L’histoire de la famille Cody s’inspire d’ailleurs d’une histoire vraie, avec plus ou moins de fidélité. Elle fait écho à une famille de gangsters australiens, les Pettingill, connus pour leurs activités criminelles dans les années 1970.
Animal Kingdom : du film à la série
Comme souvent, le passage du film à la série ne s’est pas fait sans quelques ajustements. La série reprend certains codes des productions américaines modernes en mettant davantage l’accent sur le spectacle et les braquages de la famille Cody. C’est aussi une histoire de “code” et de loyauté familiale.
Cependant, le scénario sombre et la toxicité familiale restent bien retranscrits dans la série, même si, sous l’effet de l’industrie du spectacle, certaines touches plus stupéfiants ont été ajoutées afin de ne pas perdre le grand public.
Le casting reste néanmoins solide. La série Animal Kingdom s’appuie sur un ensemble d’acteurs mêlant figures confirmées et talents révélés par la télévision. Dans le rôle de Joshua “J” Cody, Finn Cole s’était déjà fait remarquer dans Peaky Blinders, où il incarnait Michael Gray.
La matriarche Janine “Smurf” Cody est interprétée par Ellen Barkin, actrice reconnue du cinéma américain qui avait notamment joué dans Sea of Love aux côtés de Al Pacino. Shawn Hatosy, qui incarne le troublant Pope, était déjà connu pour son rôle dans Southland.
Le personnage de Craig est joué par Ben Robson, aperçu auparavant dans Vikings. Quant à Jake Weary, interprète de Deran Cody, il avait participé à des séries populaires comme Chicago Fire et Pretty Little Liars.

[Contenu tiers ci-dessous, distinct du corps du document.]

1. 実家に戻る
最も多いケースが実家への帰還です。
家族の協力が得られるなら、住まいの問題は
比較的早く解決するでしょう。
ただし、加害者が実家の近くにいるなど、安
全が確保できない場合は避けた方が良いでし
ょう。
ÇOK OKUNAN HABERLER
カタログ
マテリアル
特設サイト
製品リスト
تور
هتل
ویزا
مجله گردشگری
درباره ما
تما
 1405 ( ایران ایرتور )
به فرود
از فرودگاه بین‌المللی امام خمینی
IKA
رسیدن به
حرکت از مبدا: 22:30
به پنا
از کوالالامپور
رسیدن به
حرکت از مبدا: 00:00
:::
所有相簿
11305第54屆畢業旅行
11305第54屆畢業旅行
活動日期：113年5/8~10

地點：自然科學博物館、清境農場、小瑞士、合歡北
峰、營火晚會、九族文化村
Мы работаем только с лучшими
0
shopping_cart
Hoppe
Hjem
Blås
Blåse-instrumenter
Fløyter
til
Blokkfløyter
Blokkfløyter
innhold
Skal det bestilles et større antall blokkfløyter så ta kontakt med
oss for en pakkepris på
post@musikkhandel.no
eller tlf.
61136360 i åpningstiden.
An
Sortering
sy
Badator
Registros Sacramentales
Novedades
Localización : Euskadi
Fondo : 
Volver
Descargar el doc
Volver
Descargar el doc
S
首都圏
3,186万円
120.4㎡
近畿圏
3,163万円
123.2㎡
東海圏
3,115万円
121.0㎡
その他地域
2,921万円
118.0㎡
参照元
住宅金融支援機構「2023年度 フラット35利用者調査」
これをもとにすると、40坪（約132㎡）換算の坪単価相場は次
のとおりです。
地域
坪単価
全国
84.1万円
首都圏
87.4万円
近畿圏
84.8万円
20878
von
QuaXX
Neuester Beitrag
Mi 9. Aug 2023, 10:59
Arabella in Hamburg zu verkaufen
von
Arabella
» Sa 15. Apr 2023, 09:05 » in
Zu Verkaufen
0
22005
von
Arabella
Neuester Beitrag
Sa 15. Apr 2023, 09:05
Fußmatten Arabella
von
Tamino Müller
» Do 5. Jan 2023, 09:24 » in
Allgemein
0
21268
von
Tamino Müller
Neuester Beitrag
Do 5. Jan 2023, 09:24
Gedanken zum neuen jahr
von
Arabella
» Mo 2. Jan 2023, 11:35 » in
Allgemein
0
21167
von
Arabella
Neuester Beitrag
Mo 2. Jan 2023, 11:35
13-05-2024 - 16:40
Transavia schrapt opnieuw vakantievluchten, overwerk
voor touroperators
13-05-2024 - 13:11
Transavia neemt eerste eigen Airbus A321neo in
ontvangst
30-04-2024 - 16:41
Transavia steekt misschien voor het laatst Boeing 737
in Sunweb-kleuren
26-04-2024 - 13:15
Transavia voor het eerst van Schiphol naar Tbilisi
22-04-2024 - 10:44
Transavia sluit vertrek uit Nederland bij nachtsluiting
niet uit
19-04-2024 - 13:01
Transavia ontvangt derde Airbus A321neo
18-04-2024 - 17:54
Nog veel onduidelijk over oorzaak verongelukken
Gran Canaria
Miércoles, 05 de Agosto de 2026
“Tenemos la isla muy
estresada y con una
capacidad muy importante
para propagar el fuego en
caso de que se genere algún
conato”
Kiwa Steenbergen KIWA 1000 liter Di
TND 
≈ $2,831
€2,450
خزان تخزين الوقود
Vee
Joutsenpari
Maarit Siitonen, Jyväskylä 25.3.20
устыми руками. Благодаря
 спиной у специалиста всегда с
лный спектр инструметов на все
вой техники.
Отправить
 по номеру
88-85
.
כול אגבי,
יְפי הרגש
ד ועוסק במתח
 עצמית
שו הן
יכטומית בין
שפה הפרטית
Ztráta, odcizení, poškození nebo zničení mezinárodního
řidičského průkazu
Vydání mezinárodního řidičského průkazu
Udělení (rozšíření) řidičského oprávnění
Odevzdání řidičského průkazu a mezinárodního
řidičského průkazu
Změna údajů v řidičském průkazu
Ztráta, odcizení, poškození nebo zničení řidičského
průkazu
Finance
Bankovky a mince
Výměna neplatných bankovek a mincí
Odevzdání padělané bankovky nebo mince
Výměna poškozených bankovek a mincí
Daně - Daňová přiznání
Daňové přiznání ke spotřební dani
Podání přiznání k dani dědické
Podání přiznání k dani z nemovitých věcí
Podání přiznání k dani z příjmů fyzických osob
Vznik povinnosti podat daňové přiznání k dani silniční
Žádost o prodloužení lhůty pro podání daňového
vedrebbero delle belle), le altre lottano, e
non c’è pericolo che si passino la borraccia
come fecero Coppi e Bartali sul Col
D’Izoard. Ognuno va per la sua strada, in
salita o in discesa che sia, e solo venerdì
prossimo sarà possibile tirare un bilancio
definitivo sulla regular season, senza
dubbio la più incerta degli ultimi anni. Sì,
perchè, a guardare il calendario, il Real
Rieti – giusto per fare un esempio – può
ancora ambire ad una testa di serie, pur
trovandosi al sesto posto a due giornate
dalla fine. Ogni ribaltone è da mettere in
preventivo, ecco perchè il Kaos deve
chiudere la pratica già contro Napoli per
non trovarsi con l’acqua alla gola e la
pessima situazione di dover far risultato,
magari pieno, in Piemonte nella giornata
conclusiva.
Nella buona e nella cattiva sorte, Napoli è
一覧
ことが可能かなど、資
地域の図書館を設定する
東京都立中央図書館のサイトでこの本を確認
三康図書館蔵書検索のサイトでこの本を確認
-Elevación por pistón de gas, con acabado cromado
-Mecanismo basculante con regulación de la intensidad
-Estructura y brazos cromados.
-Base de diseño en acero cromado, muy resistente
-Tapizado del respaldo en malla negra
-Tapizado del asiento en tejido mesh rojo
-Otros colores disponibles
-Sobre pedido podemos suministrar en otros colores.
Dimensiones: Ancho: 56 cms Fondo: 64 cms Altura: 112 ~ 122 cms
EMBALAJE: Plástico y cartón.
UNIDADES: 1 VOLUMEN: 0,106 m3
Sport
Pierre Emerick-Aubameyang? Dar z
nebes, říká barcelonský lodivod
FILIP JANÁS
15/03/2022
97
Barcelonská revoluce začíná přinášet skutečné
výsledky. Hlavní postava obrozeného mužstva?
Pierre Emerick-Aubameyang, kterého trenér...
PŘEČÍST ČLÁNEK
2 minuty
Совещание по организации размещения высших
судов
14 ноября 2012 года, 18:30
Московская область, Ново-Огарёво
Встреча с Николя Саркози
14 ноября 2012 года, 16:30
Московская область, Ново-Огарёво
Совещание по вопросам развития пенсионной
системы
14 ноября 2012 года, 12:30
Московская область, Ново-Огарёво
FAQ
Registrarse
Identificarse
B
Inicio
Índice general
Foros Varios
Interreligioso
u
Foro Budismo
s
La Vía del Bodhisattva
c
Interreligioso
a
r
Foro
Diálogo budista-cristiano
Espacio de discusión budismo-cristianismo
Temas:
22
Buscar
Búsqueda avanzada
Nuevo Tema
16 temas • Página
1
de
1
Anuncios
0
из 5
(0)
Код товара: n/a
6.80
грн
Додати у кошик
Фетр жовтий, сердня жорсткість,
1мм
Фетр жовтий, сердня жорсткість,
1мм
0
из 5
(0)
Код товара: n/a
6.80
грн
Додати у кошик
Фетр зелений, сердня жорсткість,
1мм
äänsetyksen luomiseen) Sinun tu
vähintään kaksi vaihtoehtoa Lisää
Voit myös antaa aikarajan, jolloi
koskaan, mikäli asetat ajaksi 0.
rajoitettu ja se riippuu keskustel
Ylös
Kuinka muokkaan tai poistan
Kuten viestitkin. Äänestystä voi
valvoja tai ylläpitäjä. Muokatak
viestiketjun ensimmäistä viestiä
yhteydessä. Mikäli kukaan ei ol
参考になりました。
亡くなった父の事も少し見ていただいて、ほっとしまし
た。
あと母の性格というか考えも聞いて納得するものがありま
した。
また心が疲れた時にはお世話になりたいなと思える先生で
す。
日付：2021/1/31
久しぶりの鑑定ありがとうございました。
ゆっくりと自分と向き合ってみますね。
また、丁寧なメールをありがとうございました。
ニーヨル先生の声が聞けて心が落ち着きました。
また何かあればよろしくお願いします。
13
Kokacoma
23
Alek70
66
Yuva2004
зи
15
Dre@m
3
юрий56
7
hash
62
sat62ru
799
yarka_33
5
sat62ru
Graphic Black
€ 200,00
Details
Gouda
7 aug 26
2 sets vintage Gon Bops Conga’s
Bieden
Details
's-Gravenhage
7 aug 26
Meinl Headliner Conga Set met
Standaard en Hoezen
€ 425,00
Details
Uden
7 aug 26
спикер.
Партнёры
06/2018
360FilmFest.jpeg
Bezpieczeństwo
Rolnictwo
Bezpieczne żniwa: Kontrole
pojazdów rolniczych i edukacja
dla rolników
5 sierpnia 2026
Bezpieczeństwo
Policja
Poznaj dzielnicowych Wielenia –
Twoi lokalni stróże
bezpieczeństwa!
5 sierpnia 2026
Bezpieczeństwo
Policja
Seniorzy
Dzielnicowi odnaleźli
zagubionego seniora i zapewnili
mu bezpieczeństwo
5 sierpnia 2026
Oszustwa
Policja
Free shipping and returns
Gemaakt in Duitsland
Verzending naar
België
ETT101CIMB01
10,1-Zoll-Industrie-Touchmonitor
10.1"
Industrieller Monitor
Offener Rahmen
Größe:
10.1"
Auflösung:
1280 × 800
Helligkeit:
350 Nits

Enfin, le rôle de Baz Blackwell est tenu par Scott Speedman, connu notamment pour la saga fantastique Underworld.
Ensemble, ces acteurs donnent à la série une forte intensité dramatique et contribuent à la profondeur psychologique du clan Cody.
Dans ce désordre ambiant, Animal Kingdom apparaît comme un “binge watching” tout à fait acceptable sur Netflix.